Capacity Building for Intercropping legumes in Vietnam and Myanmar

February 2, 2019

In October 2018, with thanks to the Crawford Fund, Dr Lambert Brau, Dr Didier Lesueur, Dr Lee Hudek, Wesley Webster, Dr Stella Loke (Deakin Uni), Dr Laetitia Herrmann (CIAT) and Dr Mary Atieno (CIAT) presented a five-day training course at the International Center for Tropical Agriculture (CIAT) in Hanoi, Vietnam. The main focus was  on agronomy and soil health, legumes and their rhizobia, delivery of rhizobia and mycorrhiza and quality control.
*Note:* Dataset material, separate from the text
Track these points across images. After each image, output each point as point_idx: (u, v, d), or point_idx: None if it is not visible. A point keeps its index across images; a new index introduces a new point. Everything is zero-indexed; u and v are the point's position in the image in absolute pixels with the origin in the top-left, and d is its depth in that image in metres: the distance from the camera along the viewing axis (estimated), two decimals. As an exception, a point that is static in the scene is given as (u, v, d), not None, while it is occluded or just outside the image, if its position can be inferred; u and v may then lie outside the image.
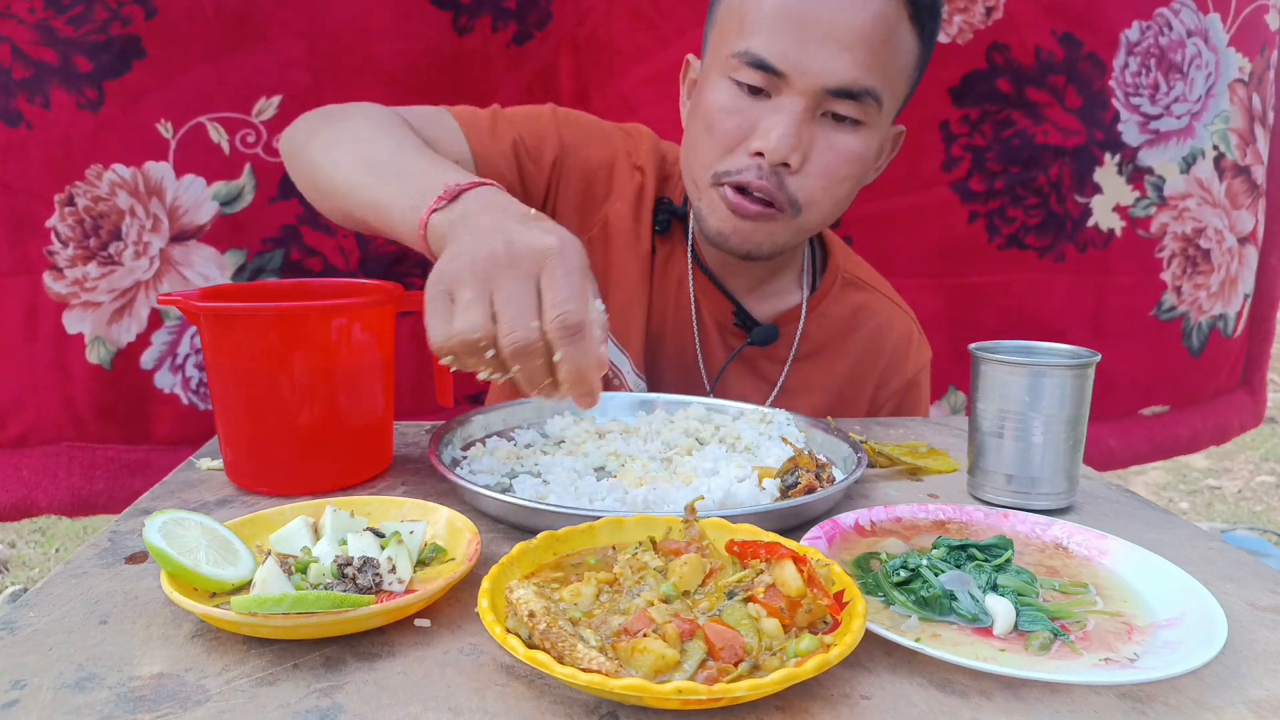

This class is the first step of a longer‐term initiative to increase the knowledge of the benefits of intercropping cassava and maize with legumes. “Better soil and fertilizer management and cultivation practices can also result in higher yields and intercropping has been shown to increase crop yields and reduce input costs for farmers”, Dr Brau said.

Successful intercropping with legumes to reduce fertilizer inputs requires the application of sufficient numbers of rhizobia at the time of sowing. To date most farmers that employ intercropping as a strategy don’t inoculate their legumes, relying instead on organic or inorganic fertilizers. Legumes are highly compatible with cassava in terms of growth pattern, canopy development and nutrient demands.

Enthusiastic feedback from the participants included: All of the lectures and presentations were very informative and I got different ideas from the practical work that we did together in the laboratory. The field trip was very good and well organised” and “As a lecturer, I found much precious knowledge and techniques for my future research.”

Microbial products represent a relatively cheap alternative to the fertilizers, and have been shown to perform very well in different kinds of environments (including different crop types and different soil types). However, there is little information on the actual content of these products and the regulation to control their quality is globally poor.

“The course also showed  scientists how to  assess the microbial quality of commercial inoculants and to distinguish ineffective products from quality inocula in their national markets. This will allow them to use the effective ones only”, Dr Brau said.

Overall, the participants agreed that the course created a sound understanding for of better soil and fertilizer management, cultivation practices, agro‐ecology, the agronomy of intercropping legumes with cassava and maize, and principles to the design and management of sustainable agro‐ecosystems.